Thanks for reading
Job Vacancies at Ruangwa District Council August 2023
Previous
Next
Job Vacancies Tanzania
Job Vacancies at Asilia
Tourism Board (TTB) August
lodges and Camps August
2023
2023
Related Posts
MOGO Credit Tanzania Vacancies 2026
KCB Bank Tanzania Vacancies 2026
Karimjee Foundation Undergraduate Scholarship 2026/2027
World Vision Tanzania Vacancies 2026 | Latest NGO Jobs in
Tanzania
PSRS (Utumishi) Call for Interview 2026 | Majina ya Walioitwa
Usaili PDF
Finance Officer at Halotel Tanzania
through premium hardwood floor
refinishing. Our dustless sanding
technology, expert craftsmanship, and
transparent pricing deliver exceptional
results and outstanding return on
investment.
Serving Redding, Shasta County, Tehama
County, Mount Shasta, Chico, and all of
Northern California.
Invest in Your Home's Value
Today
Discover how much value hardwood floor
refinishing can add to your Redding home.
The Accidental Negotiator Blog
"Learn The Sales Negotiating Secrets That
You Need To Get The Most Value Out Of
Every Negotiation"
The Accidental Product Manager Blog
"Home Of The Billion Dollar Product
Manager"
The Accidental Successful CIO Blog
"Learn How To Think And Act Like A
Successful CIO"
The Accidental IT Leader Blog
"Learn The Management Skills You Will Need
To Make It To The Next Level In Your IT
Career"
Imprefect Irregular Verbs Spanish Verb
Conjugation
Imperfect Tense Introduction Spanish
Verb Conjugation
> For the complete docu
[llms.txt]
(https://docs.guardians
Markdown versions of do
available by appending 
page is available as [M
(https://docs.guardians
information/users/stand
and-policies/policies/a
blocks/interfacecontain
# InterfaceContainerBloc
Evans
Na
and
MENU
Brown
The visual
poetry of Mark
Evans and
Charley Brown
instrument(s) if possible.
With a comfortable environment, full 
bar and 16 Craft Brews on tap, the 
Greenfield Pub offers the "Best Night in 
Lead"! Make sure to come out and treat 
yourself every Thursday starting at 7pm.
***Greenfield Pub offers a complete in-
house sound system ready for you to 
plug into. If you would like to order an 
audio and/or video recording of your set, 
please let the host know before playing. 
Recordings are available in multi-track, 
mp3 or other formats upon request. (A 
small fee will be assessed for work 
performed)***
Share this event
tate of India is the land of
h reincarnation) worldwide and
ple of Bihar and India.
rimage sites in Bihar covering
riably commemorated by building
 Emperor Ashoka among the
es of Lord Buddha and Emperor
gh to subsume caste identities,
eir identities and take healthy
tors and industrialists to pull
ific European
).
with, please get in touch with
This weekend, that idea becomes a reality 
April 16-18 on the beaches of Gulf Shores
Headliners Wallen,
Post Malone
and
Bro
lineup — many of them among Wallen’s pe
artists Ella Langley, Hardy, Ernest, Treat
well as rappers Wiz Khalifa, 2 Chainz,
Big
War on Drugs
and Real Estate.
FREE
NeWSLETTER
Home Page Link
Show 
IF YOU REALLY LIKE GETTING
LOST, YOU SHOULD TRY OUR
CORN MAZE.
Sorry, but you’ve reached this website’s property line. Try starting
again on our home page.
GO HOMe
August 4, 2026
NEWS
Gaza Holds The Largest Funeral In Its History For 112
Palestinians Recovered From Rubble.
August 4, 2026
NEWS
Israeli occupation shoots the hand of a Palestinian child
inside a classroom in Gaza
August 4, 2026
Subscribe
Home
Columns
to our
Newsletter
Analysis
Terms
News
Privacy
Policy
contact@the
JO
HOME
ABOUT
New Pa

━━━━━━━━━━

The problem - Every line of the data is to be printed again exactly.

Output of the task -
Thanks for reading
Job Vacancies at Ruangwa District Council August 2023
Previous
Next
Job Vacancies Tanzania
Job Vacancies at Asilia
Tourism Board (TTB) August
lodges and Camps August
2023
2023
Related Posts
MOGO Credit Tanzania Vacancies 2026
KCB Bank Tanzania Vacancies 2026
Karimjee Foundation Undergraduate Scholarship 2026/2027
World Vision Tanzania Vacancies 2026 | Latest NGO Jobs in
Tanzania
PSRS (Utumishi) Call for Interview 2026 | Majina ya Walioitwa
Usaili PDF
Finance Officer at Halotel Tanzania
through premium hardwood floor
refinishing. Our dustless sanding
technology, expert craftsmanship, and
transparent pricing deliver exceptional
results and outstanding return on
investment.
Serving Redding, Shasta County, Tehama
County, Mount Shasta, Chico, and all of
Northern California.
Invest in Your Home's Value
Today
Discover how much value hardwood floor
refinishing can add to your Redding home.
The Accidental Negotiator Blog
"Learn The Sales Negotiating Secrets That
You Need To Get The Most Value Out Of
Every Negotiation"
The Accidental Product Manager Blog
"Home Of The Billion Dollar Product
Manager"
The Accidental Successful CIO Blog
"Learn How To Think And Act Like A
Successful CIO"
The Accidental IT Leader Blog
"Learn The Management Skills You Will Need
To Make It To The Next Level In Your IT
Career"
Imprefect Irregular Verbs Spanish Verb
Conjugation
Imperfect Tense Introduction Spanish
Verb Conjugation
> For the complete docu
[llms.txt]
(https://docs.guardians
Markdown versions of do
available by appending 
page is available as [M
(https://docs.guardians
information/users/stand
and-policies/policies/a
blocks/interfacecontain
# InterfaceContainerBloc
Evans
Na
and
MENU
Brown
The visual
poetry of Mark
Evans and
Charley Brown
instrument(s) if possible.
With a comfortable environment, full 
bar and 16 Craft Brews on tap, the 
Greenfield Pub offers the "Best Night in 
Lead"! Make sure to come out and treat 
yourself every Thursday starting at 7pm.
***Greenfield Pub offers a complete in-
house sound system ready for you to 
plug into. If you would like to order an 
audio and/or video recording of your set, 
please let the host know before playing. 
Recordings are available in multi-track, 
mp3 or other formats upon request. (A 
small fee will be assessed for work 
performed)***
Share this event
tate of India is the land of
h reincarnation) worldwide and
ple of Bihar and India.
rimage sites in Bihar covering
riably commemorated by building
 Emperor Ashoka among the
es of Lord Buddha and Emperor
gh to subsume caste identities,
eir identities and take healthy
tors and industrialists to pull
ific European
).
with, please get in touch with
This weekend, that idea becomes a reality 
April 16-18 on the beaches of Gulf Shores
Headliners Wallen,
Post Malone
and
Bro
lineup — many of them among Wallen’s pe
artists Ella Langley, Hardy, Ernest, Treat
well as rappers Wiz Khalifa, 2 Chainz,
Big
War on Drugs
and Real Estate.
FREE
NeWSLETTER
Home Page Link
Show 
IF YOU REALLY LIKE GETTING
LOST, YOU SHOULD TRY OUR
CORN MAZE.
Sorry, but you’ve reached this website’s property line. Try starting
again on our home page.
GO HOMe
August 4, 2026
NEWS
Gaza Holds The Largest Funeral In Its History For 112
Palestinians Recovered From Rubble.
August 4, 2026
NEWS
Israeli occupation shoots the hand of a Palestinian child
inside a classroom in Gaza
August 4, 2026
Subscribe
Home
Columns
to our
Newsletter
Analysis
Terms
News
Privacy
Policy
contact@the
JO
HOME
ABOUT
New Pa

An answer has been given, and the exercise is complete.